Excerpted text ▸
------

Such variational autoencoders in particular provide efficient probabilistic models for learning representations of complex data distributions. Variational autoencoders are thus configured to learn a data distribution on the basis of which new data can be generated instead of classifying the data, for example. However, it is disadvantageous, among other things, that the training of such variational autoencoders is complex and difficult. Such variational autoencoders are also usually based on the assumption that the learned latent representations follow a simple unimodal or monomodal Gaussian distribution.

Variable autoencoders are usually used for example for generating image data, for sentence modeling, or for optimizing discrete data or graph-based structures.

As FIG. 1 shows, the method 1 has a step 2 of providing training data representing objects and a step 3 of training a deterministic autoencoder on the basis of the training data, wherein the training of the autoencoder takes place on the basis of a probability distribution and a loss function, and wherein the loss function has a reconstruction term and a regularization term.

Overall, FIG. 1 shows a method 1 in which the training of a deterministic autoencoder takes place in a similar way to the training of variational autoencoders, or the method for training variational autoencoders has been adapted to deterministic autoencoders. In particular, input data are converted into a latent vector with fewer dimensions than originally.

FIG. 1 thus shows an improved method for training a deterministic autoencoder. Since a deterministic autoencoder is trained here, the training of the autoencoder is much simpler and less complex than methods for training a variational autoencoder. Because both the reconstruction term and the regularization term are taken into account during training of the autoencoder, the latent space can be made acceptable, and further high-quality data which show objects can also be reliably generated on the basis of the deterministic autoencoder, without an additional step of density estimation being necessary for this purpose. Thus, a simple and efficient frame for training a deterministic autoencoder or an improved method for training a deterministic autoencoder is provided.

The training data can be in particular continuous or discrete data showing or representing individual objects, in particular image data. For example, the training data can also represent discrete and complex structures, such as arithmetic formulas or chemical molecules.

The trained deterministic autoencoder can subsequently be used to compress data which show objects, so that these data can also be stored on data processing systems with comparatively low storage capacities. In addition, the trained deterministic autoencoder can be used to reliably generate further data which represent objects, in particular image data or complete models, in a simple manner on the basis of a few trained sample data and without corresponding expert knowledge, which data can subsequently be processed correspondingly and can also be used for controlling the functions of a controllable system, for example. For example, image data can be generated on the basis of which highly efficient motor vehicle components, for example wheels with a particularly aerodynamic design, can be manufactured.

------

Data lines ▸
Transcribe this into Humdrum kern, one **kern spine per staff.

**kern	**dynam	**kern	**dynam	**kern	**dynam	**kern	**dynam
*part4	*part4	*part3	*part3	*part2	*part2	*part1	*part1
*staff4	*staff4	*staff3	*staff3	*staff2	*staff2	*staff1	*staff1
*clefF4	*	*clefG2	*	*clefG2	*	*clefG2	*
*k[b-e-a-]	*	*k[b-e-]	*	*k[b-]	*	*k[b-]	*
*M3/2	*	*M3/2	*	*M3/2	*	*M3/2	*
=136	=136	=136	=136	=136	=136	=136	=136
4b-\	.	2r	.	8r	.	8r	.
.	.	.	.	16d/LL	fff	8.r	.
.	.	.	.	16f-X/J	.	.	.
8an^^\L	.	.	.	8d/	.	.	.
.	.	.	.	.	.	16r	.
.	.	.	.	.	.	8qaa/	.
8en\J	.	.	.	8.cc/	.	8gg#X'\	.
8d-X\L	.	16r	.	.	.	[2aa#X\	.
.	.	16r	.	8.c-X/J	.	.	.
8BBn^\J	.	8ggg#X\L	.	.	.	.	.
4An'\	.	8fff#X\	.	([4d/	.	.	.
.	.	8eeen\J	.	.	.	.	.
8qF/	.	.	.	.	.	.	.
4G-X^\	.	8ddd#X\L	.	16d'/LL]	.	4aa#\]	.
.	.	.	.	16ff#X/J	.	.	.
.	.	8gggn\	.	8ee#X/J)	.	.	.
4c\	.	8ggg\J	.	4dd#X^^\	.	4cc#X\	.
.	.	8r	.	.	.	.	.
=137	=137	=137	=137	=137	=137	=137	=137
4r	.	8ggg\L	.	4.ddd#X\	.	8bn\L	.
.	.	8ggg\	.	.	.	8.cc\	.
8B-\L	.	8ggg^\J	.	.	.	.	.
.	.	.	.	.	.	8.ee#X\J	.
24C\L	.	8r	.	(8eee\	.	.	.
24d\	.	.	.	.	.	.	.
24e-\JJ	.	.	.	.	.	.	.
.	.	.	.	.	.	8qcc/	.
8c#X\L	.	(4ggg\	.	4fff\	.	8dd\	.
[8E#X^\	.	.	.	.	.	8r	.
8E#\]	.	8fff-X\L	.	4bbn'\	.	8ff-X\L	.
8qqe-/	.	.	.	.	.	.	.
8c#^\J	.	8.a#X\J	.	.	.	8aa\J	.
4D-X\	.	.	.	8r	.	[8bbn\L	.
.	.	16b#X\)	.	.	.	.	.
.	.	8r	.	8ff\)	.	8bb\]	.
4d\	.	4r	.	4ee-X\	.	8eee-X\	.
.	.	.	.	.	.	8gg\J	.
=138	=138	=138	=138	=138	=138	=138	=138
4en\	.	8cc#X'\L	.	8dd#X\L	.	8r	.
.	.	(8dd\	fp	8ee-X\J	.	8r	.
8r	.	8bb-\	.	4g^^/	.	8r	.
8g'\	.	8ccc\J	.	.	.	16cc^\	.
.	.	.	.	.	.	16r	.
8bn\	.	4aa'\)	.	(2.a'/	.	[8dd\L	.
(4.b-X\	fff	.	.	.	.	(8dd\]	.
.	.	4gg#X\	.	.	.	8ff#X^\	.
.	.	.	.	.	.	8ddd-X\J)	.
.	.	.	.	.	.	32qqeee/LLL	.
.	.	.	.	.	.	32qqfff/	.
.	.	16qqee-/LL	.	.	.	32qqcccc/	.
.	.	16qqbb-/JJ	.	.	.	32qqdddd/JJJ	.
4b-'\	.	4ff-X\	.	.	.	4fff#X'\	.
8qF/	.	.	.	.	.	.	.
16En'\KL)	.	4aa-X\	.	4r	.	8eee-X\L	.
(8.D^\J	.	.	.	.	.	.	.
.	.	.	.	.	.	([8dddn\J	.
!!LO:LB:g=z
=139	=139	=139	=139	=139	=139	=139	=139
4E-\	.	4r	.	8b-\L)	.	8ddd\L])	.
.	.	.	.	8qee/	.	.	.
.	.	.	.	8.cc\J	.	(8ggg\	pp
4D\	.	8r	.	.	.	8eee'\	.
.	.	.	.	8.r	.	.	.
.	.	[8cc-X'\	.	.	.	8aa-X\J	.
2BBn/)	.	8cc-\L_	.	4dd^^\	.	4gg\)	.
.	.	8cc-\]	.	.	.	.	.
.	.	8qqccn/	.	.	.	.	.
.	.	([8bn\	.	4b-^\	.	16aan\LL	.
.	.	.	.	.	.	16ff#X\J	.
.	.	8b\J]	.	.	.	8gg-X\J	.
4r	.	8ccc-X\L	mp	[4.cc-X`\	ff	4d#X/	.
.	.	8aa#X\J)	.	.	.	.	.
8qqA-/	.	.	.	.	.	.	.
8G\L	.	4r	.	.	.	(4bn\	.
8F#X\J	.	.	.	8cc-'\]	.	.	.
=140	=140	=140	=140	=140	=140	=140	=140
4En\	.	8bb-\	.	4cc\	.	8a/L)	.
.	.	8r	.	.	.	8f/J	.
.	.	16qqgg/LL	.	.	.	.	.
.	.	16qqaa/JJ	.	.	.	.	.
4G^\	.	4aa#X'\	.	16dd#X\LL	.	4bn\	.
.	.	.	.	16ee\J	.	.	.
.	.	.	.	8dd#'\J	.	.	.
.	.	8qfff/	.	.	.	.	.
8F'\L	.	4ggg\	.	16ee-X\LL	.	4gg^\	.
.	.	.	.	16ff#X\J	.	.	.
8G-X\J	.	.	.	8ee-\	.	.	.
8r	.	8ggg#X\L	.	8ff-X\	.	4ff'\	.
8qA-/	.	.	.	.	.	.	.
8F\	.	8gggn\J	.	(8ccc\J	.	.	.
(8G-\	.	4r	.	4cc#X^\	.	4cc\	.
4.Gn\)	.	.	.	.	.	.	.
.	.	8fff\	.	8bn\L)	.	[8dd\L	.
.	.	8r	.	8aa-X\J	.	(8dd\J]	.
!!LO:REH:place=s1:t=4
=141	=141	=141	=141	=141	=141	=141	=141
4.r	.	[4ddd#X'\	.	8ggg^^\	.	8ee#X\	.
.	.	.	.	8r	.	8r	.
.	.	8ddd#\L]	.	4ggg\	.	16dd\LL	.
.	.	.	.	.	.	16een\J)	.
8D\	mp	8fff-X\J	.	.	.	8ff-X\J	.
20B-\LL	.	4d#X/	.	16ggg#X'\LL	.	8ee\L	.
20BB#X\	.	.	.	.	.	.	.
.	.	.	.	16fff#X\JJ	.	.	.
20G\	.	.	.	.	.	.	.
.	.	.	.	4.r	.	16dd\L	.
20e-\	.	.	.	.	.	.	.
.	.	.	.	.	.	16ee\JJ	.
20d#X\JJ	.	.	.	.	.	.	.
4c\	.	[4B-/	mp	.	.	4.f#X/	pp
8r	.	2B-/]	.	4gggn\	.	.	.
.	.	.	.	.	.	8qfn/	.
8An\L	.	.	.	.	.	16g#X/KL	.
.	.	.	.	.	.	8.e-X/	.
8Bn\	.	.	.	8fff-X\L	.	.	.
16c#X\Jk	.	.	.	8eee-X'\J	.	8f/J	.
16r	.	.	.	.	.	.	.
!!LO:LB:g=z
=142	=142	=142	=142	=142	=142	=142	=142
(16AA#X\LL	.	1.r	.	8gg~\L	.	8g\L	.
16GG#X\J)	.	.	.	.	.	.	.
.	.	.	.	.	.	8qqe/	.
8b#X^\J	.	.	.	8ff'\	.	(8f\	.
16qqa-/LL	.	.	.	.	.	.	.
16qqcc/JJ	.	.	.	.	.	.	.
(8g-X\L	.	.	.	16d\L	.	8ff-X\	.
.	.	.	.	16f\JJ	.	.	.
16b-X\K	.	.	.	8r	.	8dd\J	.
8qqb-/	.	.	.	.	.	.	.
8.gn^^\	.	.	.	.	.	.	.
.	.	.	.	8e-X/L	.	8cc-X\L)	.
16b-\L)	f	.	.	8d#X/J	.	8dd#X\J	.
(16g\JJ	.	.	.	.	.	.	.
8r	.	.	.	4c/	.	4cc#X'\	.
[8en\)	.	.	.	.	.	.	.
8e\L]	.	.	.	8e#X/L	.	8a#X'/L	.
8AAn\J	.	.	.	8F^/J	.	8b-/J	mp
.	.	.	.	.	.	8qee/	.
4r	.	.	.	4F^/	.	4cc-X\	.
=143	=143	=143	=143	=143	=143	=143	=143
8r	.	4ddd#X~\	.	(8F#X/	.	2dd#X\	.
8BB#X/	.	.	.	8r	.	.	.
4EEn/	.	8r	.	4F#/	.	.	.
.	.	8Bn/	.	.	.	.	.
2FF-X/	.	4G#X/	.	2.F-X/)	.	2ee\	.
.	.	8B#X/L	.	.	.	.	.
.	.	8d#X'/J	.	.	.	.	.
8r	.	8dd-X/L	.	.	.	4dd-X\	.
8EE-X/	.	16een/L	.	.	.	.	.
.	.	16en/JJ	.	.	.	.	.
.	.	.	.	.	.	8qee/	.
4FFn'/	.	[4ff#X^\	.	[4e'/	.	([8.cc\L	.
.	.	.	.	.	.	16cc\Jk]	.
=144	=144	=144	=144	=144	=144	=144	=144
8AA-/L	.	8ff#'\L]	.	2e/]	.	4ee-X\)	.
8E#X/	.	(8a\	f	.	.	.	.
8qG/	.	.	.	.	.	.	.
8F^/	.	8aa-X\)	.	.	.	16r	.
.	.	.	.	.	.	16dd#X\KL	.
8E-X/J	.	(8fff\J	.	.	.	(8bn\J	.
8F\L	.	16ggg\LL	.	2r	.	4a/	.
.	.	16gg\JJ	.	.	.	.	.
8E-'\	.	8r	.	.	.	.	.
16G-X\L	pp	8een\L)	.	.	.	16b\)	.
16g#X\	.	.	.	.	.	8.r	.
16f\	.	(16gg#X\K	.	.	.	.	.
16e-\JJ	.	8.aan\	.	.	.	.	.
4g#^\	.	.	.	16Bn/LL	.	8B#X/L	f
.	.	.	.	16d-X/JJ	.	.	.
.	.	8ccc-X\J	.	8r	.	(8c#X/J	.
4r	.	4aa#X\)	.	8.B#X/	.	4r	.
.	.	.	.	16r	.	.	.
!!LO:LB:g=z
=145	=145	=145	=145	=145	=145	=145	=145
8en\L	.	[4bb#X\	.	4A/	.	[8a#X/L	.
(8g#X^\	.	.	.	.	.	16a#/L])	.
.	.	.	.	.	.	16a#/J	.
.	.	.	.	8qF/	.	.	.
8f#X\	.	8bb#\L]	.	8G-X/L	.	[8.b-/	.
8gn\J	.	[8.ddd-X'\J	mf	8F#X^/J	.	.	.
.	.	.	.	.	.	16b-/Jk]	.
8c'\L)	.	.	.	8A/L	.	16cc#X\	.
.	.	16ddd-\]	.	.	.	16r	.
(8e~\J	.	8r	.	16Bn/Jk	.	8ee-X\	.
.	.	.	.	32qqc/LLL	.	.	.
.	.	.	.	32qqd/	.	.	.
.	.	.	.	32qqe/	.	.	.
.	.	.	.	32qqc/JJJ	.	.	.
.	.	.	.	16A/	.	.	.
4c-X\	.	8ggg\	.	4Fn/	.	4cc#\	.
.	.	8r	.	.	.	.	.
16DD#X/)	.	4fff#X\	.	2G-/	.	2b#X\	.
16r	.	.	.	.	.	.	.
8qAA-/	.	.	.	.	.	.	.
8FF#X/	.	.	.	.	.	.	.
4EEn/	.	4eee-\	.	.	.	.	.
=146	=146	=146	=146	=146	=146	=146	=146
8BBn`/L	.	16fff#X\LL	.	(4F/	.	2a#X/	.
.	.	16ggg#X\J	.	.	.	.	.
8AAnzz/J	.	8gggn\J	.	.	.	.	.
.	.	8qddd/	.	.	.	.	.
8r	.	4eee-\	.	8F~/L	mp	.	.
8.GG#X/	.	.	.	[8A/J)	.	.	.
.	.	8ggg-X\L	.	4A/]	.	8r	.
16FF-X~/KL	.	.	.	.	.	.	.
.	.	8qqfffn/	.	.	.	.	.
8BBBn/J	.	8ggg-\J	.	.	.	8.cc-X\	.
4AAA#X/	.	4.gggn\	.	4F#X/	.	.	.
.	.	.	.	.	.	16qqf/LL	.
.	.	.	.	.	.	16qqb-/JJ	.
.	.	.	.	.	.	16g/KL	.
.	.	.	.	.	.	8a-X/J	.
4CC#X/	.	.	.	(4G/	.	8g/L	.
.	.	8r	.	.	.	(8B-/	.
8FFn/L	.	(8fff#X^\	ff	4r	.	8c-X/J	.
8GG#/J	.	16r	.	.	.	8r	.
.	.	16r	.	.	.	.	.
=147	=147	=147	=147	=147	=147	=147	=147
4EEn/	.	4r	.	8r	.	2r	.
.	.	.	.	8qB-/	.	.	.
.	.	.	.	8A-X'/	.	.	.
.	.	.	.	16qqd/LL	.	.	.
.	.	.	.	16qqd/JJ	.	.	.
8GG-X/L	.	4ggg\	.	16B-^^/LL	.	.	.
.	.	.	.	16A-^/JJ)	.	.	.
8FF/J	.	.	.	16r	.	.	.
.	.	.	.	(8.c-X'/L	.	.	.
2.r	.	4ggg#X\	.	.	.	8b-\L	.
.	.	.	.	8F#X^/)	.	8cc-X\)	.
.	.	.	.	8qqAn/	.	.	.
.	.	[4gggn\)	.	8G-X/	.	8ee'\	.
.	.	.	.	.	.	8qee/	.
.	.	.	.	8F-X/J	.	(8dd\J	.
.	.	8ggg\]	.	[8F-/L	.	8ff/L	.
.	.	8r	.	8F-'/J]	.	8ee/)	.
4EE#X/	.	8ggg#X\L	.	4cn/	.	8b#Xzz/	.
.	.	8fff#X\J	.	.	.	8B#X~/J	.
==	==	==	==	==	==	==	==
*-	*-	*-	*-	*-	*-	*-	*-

------

To do ▸
In the excerpt on autoencoder training, what two terms make up the loss function? These items come from a separate source, not from the excerpt on autoencoder training.

Output of the task ▸
A reconstruction term and a regularization term.